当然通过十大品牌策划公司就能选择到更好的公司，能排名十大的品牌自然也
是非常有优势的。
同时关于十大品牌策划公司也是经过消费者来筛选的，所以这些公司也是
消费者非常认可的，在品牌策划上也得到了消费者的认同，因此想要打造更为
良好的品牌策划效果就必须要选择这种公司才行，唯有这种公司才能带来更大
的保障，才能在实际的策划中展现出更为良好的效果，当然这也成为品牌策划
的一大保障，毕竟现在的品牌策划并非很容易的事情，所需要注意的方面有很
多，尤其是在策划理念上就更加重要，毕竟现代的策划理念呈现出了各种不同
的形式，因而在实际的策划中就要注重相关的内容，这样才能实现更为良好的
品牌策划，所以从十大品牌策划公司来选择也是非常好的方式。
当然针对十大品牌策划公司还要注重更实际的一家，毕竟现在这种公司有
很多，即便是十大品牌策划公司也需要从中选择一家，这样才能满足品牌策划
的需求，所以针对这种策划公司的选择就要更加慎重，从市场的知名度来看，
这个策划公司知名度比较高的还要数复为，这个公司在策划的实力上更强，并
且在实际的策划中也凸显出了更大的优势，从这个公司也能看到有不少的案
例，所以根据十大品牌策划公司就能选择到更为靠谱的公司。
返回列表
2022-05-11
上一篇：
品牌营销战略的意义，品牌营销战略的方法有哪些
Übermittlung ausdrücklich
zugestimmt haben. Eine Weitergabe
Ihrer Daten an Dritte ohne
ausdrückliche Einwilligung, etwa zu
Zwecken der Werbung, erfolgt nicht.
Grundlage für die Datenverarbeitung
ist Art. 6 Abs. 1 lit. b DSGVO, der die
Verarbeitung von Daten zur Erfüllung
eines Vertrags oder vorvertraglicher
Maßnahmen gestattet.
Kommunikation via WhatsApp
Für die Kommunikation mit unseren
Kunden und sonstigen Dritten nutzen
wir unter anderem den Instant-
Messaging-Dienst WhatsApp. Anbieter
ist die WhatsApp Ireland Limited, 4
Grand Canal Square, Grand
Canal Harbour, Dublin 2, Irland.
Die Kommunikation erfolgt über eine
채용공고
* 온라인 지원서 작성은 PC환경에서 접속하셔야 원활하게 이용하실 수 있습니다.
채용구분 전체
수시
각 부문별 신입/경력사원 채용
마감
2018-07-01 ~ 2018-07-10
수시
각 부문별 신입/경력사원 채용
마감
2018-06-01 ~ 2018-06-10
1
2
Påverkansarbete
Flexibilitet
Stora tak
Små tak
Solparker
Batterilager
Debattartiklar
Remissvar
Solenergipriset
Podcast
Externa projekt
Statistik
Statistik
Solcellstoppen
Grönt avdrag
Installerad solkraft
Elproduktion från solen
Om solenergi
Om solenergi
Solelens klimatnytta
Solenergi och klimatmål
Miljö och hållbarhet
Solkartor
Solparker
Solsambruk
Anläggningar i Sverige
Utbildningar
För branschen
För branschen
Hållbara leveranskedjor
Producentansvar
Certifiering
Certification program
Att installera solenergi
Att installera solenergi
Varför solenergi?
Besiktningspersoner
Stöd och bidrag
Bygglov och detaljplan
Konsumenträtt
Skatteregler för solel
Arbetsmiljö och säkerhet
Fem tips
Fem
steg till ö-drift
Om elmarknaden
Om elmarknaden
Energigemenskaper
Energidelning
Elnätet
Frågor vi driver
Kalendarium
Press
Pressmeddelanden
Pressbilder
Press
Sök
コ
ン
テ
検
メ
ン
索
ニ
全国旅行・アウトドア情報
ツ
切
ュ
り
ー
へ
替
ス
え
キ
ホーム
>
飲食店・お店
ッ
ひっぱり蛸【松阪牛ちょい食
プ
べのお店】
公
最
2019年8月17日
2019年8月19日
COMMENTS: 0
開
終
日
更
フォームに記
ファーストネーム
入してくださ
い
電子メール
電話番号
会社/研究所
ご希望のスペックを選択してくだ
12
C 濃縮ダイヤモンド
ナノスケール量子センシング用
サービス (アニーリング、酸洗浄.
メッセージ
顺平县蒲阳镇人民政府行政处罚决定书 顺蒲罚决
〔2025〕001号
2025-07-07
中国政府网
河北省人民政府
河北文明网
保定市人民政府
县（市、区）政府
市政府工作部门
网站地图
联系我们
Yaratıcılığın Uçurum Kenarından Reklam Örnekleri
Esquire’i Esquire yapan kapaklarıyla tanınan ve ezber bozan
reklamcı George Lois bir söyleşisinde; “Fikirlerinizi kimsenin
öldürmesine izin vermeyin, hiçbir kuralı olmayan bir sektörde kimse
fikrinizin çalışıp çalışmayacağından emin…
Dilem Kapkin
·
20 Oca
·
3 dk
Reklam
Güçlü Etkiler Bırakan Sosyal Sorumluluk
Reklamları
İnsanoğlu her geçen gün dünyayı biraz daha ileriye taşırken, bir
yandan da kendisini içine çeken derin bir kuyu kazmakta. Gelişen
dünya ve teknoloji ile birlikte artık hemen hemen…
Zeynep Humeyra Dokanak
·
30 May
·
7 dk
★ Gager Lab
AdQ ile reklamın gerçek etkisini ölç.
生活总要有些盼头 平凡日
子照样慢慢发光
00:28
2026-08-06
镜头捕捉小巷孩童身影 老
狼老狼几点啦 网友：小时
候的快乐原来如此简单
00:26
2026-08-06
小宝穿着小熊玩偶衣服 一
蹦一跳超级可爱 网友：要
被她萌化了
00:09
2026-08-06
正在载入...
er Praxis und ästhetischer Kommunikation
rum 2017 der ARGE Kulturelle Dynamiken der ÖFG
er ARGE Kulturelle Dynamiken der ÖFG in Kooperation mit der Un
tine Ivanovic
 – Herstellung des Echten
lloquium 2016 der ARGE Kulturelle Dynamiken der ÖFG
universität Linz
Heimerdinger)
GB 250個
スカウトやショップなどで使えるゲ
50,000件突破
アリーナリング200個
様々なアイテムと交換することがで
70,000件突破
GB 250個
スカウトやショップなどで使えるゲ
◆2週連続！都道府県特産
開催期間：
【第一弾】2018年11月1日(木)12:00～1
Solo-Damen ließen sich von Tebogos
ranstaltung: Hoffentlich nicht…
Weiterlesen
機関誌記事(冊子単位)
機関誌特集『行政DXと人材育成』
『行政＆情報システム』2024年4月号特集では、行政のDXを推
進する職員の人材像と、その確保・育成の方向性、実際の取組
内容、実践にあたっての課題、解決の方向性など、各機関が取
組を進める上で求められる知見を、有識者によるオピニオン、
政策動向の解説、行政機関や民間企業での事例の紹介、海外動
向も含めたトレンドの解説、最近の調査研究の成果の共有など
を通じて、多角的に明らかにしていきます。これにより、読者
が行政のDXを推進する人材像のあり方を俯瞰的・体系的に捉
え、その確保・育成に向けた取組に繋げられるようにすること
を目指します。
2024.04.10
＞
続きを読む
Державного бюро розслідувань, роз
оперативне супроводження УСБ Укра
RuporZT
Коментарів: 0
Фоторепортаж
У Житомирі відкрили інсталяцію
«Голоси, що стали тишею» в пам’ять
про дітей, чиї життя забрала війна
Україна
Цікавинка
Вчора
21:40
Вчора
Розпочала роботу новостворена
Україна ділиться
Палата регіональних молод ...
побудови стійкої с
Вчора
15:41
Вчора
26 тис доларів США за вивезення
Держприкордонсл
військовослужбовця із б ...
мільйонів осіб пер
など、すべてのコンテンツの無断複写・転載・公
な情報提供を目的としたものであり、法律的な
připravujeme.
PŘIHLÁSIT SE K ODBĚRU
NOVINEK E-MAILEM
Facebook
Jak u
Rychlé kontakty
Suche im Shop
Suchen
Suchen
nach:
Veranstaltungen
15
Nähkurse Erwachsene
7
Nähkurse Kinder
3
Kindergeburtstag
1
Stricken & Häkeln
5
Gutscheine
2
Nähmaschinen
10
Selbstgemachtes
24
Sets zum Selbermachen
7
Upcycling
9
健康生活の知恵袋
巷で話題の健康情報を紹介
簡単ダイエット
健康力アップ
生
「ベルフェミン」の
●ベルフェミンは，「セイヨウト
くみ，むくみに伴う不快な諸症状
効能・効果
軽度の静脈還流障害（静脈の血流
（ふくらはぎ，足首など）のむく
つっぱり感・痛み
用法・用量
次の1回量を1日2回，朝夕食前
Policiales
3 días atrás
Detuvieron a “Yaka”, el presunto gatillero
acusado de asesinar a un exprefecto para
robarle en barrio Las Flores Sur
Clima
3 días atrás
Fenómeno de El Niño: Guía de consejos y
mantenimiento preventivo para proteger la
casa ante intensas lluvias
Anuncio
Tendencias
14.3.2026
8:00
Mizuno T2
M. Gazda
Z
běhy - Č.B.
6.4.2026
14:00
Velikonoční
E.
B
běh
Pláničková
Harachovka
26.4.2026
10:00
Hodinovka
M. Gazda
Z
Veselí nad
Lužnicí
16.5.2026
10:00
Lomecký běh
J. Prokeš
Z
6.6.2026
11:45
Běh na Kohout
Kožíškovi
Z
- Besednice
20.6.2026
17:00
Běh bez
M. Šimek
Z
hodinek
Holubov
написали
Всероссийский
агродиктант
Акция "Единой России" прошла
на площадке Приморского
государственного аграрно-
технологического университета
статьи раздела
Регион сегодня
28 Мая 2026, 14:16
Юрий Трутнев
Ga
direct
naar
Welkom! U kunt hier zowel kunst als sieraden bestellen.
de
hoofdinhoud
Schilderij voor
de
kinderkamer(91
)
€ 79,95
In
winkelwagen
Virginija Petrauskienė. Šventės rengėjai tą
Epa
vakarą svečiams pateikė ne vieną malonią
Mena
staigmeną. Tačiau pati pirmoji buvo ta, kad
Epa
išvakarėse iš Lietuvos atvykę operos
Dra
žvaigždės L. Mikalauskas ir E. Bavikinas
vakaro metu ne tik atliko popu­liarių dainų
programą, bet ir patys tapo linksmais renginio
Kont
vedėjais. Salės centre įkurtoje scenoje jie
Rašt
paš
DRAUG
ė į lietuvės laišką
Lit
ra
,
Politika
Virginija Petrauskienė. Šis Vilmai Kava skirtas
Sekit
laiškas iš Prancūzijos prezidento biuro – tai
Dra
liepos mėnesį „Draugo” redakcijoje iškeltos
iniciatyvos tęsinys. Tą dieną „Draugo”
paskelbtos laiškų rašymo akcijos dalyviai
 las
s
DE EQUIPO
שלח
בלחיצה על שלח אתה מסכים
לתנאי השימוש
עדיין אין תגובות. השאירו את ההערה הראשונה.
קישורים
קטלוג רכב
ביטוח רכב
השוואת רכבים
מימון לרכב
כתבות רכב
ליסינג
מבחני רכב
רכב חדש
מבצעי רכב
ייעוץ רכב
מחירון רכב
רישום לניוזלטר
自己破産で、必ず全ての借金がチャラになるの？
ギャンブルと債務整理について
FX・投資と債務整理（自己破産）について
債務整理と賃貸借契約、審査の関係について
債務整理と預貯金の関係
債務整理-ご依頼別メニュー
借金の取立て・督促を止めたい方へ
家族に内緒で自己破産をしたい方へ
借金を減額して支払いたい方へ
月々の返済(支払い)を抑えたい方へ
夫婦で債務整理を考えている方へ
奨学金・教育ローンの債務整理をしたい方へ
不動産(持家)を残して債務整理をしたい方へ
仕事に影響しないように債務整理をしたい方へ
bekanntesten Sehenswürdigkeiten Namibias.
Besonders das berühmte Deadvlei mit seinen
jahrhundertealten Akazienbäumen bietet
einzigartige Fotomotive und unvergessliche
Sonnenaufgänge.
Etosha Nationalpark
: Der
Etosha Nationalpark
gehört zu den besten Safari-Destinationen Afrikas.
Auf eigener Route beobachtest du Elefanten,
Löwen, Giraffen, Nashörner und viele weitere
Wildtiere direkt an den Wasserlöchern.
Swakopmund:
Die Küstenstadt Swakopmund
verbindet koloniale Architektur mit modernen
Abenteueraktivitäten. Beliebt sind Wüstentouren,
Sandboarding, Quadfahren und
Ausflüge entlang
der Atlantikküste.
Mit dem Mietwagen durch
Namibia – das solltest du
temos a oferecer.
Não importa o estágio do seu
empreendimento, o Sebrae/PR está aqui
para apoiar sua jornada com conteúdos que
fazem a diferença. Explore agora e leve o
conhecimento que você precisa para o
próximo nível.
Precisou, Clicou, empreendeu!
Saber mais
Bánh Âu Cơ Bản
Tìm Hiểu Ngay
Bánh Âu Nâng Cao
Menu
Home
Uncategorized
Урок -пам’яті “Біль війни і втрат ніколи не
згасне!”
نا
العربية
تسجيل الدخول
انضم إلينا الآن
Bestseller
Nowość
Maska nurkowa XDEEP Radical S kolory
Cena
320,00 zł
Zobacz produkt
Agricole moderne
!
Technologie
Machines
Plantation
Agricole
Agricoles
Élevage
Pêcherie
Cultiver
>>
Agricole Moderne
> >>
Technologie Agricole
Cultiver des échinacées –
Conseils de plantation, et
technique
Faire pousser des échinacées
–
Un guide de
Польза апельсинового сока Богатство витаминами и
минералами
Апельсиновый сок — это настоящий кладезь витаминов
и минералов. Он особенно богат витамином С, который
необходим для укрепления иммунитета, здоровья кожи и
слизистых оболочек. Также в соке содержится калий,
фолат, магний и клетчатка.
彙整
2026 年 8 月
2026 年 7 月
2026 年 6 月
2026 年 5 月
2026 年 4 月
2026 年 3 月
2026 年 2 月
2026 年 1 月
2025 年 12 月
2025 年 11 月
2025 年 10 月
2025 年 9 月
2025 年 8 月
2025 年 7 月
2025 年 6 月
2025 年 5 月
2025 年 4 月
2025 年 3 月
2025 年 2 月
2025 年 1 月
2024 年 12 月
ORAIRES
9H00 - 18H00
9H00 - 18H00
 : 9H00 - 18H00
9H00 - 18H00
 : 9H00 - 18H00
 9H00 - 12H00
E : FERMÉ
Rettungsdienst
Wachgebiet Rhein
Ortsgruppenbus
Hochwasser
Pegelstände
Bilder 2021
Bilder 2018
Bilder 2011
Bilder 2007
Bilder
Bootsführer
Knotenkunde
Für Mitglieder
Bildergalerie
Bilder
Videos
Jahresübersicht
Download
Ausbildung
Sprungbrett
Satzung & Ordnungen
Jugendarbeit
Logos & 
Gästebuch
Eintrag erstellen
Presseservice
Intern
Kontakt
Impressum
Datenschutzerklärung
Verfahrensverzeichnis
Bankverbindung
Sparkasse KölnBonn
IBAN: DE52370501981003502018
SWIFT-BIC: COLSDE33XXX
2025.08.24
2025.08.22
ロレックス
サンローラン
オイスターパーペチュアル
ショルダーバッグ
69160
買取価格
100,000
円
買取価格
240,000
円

=====

◆ **What is needed**:
Return every line of the records above that contains the string "Nähkurse".

◆ **Answer section**:
Nähkurse Erwachsene
Nähkurse Kinder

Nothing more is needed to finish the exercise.